## Passage
The Saudi reforms launched by Mohammed bin Salman (often referred to in media as MBS) have been underpinned by a fundamental ideological claim: that Saudi Arabia has turned the page on Wahhabi Islam, which having served as state ideology for a limited period of historical time is now over. The government has sought to disseminate the trope of Saudi Arabia entering a “post-Wahhabi era” in Western media and policy circles, utilizing a large network of public relations firms, Gulf-funded think tanks, and even academics.
These claims have been backed up most clearly by the changes regarding social freedoms enacted on Bin Salman’s orders since 2016, when a year after his father became king, he launched the Vision 2030 project to transform Saudi economy and society. Women can now drive, unrelated men and women can mix freely in public space, music is played in restaurants, publicly accessible pop and rock concerts are held, cinemas operate commercially, shops are no longer forced to close during the Muslim prayers, and the religious police no longer roam the malls and streets wielding powers of arrest. The underlying motives behind this have been twofold: to improve the country’s image abroad and to stimulate economic activity. Further liberalizations on the way are widely expected to include introducing alcohol in hotels inside the Kingdom’s liberal enclaves such as the tech city Neom, and prestige tourist projects such as Red Sea Resort and Amaala Red Sea Riviera, and hotels inside the Riyadh economic zone. Major brands of global tourism and the financial institutions funding them all have an interest in seeing these plans come to fruition. Western finance has been critical to propping up the government throughout the fall in oil prices since 2014 and Covid crisis of 2020 through credit lines that help maintain foreign currency reserves and the riyal’s peg to the dollar.
“This social revolution required twisting the arm of the one institution capable, if not determined, of stopping it: the Saudi religious establishment.”

## Supplied data
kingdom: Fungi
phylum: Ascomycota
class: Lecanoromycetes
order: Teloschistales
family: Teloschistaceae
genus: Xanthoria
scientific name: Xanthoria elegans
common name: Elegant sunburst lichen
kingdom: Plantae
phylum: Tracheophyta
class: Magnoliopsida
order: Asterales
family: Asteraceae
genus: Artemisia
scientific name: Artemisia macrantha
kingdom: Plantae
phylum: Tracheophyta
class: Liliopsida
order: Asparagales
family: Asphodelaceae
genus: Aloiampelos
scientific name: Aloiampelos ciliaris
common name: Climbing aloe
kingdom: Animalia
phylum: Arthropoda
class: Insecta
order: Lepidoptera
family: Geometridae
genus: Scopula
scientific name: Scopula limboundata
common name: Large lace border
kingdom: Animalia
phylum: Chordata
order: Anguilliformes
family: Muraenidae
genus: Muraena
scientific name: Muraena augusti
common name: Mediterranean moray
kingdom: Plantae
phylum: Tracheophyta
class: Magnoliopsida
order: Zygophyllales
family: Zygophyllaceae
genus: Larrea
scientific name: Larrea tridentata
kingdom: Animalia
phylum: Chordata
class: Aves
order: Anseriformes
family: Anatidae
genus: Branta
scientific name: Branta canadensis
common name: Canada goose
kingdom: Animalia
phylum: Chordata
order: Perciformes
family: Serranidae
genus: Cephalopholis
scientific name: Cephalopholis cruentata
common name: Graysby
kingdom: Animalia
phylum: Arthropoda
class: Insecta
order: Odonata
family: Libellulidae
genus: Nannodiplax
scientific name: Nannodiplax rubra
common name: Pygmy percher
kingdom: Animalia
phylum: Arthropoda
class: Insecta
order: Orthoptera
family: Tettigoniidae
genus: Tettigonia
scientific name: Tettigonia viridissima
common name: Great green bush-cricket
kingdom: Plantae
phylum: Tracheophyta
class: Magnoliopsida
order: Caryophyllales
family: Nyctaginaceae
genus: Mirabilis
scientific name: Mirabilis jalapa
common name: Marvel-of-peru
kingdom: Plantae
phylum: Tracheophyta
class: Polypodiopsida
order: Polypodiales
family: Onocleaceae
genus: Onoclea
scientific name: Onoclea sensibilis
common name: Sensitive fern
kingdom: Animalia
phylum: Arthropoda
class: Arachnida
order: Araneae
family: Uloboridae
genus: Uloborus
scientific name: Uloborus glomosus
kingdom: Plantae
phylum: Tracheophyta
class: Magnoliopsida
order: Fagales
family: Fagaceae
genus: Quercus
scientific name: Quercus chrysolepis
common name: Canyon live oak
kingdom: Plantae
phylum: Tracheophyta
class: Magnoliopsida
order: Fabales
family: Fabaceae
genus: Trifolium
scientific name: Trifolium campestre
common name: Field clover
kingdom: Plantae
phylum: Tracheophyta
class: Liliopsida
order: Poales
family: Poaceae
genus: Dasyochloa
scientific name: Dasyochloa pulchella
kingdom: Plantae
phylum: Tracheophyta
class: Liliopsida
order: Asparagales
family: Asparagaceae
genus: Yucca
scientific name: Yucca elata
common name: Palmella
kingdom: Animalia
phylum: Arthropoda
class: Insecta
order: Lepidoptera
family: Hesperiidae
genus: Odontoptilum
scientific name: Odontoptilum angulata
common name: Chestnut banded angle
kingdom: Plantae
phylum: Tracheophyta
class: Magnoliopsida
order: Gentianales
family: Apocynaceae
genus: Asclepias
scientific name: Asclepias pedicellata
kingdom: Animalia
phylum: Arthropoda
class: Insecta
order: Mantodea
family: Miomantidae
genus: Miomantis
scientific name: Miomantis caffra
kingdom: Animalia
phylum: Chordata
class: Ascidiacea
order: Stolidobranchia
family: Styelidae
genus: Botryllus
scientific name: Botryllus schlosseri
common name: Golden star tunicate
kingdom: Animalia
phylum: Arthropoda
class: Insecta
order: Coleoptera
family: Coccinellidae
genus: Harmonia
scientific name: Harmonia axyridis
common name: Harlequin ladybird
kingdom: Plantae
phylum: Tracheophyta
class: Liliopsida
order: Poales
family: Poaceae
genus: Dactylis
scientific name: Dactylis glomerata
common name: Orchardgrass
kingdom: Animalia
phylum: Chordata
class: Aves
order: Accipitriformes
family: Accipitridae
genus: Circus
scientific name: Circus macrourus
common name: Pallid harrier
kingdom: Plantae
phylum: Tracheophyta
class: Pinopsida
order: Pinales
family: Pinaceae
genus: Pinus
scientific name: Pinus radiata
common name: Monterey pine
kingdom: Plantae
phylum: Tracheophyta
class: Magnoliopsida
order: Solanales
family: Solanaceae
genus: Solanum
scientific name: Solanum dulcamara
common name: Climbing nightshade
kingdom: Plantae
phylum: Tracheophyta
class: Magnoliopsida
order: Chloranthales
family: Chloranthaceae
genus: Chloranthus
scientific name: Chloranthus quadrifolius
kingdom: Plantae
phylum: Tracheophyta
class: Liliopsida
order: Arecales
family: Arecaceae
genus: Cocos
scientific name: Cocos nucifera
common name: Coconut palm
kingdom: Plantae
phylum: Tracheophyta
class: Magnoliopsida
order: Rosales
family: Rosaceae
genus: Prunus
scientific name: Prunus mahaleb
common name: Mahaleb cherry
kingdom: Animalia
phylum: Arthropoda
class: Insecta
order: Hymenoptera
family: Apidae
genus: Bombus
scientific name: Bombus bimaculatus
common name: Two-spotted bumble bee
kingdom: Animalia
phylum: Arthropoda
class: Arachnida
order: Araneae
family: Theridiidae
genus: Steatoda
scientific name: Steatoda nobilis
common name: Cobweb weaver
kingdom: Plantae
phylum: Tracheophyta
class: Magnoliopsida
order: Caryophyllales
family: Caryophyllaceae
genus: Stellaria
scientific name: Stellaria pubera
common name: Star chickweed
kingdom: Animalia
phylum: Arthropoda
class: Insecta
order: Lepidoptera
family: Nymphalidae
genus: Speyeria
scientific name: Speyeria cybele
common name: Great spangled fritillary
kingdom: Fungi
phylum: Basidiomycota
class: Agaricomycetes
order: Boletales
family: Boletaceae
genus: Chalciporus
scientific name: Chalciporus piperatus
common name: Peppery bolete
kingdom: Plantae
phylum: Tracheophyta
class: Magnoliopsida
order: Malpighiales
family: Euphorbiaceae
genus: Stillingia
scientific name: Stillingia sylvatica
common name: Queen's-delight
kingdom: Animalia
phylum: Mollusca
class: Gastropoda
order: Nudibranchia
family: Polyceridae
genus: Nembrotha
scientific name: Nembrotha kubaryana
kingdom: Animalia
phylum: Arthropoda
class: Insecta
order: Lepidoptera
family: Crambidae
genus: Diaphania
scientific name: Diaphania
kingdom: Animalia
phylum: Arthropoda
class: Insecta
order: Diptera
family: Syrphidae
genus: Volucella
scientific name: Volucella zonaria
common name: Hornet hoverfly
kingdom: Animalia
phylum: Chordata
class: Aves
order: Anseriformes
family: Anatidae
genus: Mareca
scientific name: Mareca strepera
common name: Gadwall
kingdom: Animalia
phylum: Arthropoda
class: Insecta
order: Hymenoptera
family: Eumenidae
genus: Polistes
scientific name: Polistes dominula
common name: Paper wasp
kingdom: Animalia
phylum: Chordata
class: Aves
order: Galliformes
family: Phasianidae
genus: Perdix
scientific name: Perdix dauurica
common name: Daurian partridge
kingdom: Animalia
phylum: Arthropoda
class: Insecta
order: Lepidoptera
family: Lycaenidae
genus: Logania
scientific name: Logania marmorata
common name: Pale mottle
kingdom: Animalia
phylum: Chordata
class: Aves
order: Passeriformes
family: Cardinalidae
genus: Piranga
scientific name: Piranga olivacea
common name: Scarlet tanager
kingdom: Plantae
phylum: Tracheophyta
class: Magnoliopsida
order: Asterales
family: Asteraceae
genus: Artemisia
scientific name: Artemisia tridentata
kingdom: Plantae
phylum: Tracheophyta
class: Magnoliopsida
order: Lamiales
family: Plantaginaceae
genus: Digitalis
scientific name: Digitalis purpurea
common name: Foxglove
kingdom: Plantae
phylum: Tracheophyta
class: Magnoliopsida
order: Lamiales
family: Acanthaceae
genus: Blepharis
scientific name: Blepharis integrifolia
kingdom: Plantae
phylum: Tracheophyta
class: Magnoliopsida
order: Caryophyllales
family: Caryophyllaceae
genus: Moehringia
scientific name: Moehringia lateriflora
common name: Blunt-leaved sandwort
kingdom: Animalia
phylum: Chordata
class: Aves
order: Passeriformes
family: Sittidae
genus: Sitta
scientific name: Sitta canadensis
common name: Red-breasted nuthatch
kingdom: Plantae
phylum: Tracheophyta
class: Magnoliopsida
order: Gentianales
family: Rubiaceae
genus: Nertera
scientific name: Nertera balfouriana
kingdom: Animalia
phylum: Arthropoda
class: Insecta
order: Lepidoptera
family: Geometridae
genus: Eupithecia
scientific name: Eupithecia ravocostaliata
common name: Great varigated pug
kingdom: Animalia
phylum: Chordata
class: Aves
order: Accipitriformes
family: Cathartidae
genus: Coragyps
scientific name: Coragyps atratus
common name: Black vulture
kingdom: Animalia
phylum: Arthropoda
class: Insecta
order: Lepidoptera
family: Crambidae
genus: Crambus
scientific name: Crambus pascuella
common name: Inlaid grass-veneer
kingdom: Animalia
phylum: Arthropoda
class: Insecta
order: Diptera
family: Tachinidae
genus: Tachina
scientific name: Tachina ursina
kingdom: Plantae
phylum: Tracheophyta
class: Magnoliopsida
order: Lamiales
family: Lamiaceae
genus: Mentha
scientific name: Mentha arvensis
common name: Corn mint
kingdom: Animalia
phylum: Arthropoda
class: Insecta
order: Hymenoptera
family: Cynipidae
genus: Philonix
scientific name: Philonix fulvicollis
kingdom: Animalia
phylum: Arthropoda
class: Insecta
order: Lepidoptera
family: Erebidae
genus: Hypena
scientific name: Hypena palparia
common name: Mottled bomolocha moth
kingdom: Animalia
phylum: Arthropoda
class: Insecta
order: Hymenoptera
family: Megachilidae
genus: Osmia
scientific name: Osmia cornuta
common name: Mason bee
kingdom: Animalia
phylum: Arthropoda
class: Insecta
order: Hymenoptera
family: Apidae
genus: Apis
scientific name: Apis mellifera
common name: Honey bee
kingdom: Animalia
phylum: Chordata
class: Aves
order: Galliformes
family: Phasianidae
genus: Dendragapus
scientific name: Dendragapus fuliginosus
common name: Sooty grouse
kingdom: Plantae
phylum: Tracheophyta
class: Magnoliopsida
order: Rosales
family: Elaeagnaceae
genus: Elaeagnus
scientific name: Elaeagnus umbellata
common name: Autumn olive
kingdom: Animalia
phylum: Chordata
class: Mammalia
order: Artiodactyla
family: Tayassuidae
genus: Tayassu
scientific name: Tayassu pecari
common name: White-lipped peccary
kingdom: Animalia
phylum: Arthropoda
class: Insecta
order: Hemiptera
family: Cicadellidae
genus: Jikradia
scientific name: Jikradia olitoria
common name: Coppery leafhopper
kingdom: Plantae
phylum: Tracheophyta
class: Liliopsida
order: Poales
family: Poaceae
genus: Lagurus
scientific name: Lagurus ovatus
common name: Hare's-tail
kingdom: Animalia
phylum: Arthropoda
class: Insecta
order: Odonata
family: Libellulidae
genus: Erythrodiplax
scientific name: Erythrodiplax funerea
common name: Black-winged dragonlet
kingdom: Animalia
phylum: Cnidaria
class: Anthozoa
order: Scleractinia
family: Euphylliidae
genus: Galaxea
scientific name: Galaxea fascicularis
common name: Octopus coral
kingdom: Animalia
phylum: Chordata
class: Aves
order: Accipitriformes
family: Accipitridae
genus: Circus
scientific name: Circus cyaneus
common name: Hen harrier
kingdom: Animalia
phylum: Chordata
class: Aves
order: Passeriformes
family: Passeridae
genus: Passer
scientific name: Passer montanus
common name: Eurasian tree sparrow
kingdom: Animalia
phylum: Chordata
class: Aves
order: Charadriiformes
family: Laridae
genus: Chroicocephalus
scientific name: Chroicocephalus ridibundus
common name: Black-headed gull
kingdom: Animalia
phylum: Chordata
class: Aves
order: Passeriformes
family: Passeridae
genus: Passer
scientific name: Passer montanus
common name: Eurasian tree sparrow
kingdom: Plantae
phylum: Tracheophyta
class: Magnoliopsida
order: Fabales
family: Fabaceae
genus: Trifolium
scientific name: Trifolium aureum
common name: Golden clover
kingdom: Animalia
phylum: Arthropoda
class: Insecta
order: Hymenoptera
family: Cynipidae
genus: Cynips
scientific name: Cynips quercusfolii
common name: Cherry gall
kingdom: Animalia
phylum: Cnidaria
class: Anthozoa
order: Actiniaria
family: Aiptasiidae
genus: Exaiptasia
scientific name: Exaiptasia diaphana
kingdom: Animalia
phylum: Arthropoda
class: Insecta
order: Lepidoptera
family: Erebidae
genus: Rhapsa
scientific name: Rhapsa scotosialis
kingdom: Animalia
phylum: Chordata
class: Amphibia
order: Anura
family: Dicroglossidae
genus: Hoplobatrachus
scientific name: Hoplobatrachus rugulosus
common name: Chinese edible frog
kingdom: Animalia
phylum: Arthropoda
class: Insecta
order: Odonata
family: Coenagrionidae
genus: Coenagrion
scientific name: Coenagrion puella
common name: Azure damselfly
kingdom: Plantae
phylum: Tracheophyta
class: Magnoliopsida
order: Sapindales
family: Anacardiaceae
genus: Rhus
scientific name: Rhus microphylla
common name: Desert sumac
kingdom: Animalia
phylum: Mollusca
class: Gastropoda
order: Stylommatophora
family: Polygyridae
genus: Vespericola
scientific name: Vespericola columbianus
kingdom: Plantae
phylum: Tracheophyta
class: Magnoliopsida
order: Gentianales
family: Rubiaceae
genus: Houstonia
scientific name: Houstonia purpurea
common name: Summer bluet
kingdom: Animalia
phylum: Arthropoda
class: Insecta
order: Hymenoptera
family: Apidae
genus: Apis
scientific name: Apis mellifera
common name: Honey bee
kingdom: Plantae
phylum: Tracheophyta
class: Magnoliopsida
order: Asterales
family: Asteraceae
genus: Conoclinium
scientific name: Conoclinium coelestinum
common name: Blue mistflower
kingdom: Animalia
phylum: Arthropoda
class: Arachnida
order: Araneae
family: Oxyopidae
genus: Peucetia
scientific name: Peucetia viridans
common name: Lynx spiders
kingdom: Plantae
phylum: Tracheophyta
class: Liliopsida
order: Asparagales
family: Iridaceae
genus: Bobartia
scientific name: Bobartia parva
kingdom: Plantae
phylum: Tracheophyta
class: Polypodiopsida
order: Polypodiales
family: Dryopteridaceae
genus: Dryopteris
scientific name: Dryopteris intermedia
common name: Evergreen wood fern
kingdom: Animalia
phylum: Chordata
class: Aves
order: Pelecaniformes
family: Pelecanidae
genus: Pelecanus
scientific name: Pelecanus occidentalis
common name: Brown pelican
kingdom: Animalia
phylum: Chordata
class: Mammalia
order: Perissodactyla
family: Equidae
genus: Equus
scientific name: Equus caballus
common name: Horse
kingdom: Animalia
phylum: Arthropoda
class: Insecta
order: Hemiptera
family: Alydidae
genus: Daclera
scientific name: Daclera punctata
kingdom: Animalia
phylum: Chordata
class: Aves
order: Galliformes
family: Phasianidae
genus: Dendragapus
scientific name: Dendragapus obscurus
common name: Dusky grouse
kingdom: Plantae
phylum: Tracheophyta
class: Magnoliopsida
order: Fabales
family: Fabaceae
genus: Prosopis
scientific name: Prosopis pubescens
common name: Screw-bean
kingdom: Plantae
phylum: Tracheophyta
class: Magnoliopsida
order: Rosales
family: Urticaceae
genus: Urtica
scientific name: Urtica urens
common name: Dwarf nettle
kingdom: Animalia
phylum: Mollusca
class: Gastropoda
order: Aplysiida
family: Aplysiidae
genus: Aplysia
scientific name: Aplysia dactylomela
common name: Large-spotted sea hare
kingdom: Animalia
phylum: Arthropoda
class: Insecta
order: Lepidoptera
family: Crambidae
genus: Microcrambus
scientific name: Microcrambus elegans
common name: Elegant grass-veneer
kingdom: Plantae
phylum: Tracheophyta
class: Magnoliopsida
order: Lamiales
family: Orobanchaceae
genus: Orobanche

## What is needed
Please give the year in which, according to the passage, Bin Salman launched the Vision 2030 project.

## Answer space
2016